Das Wissen wog schwer auf mir, wie sie sich so ergeben diesem Schicksal fügen konnte, wusste ich nicht. Lloyd war neben mir, und starrte auf die Stelle ihrer Nachricht, als könnte er sie für immer festhalten, einen undefinierbaren Ausdruck in seinen Augen, der jedoch von nichts Negativen sprach, höchstens Liebe. Auch die Anderen hatten sich zu uns gestellt.

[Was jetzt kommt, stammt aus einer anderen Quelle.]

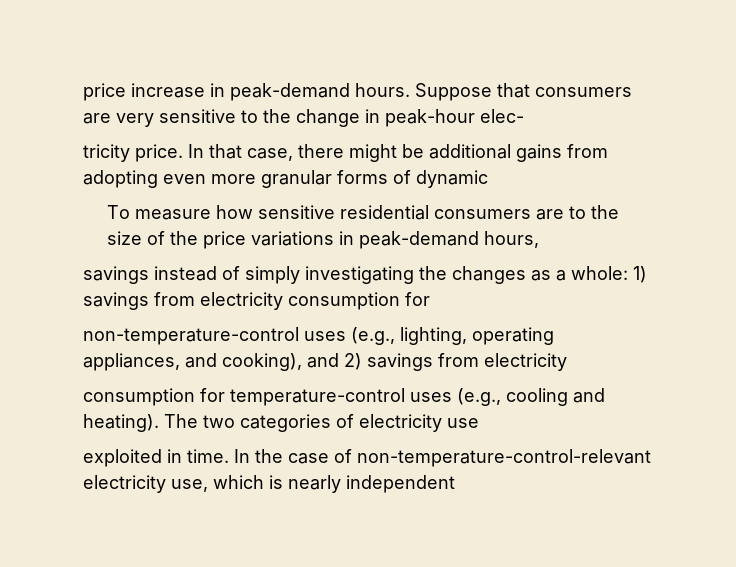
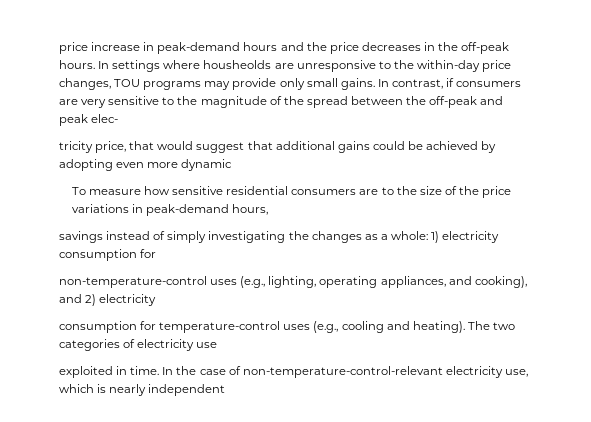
[355,83,530,101] hours. Suppose that -> [243,42,510,54] [59,60,512,72] [59,78,455,90] hours and the price decreases in the off-peak hours. In settings where housheolds are unresponsive to the within-day price changes, TOU programs may provide only small gains. In contrast, if
[296,109,524,127] [83,144,608,162] [83,170,411,188] change in peak-hour elec- // tricity price. In that case, there might be additional gains from adopting even more granular forms of -> [200,96,504,108] [59,114,119,126] [59,141,497,153] [59,159,179,171] magnitude of the spread between the off-peak and peak elec- // tricity price, that would suggest that additional gains could be achieved by adopting even more
[83,292,195,310] savings from -> (440, 237) none
[367,353,479,371] savings from -> (97, 300) none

Ich konnte es kaum realisieren. Sie wollte, dass ich mit den Ninja zusammenkommen würde. Sie hatte alles geplant. Sie wollte, dass ich, gerade ich, ihren Platz unter ihnen einnahm... Ich, die einst als Verräterin galt... Neue Entschlossenheit erfasste mich. Ich würde ihnen helfen. Ich würde mich gegen ihn stellen, und den Ninja helfen. Die Hände zu Fäusten geballt stand ich auf. Feuer flammte in meinen Augen. Nach und nach sah ich jedem in die ihren.
„Es ist Zeit. Sorgen wir dafür, dass er es bereuen wird."
Die darauffolgende Zeit trainierten wir, viel und hart. Nicht selten hatten wir Muskelkater, doch unsere Entschlossenheit trieb uns voran. Akumi hatte uns eine Chance herausgeschlagen, und wir würden sie nutzen.
Kai verbesserte seine Selbstbeherrschung und Flammen, sodass sie nun beinahe die Hitze der Flammen Akumi's erreichten. Ich verstand nun Akumi's Geduld, und warum sie sie immer so nötig hatte. Wie sie sie mit ihm hier gehalten hatte, konnte ich allerdings nicht erkennen, und ich musste zugeben, dass ich die meinige einige Male verlor...
Nya verbesserte ihre Treffsicherheit mit dem Wasser und ihre Ausdauer. Sie hatte eine gute Balance, und war nicht so übereilig wie ihr Bruder. Ihre Basis für's Kämpfen, wie auch fliegen und anderen Fähigkeiten waren gut, sorgfältig erhalten und aufgebaut. Es war kein Wunder, dass Akumi sie von Anfang an schon gerne dabeigehabt hätte.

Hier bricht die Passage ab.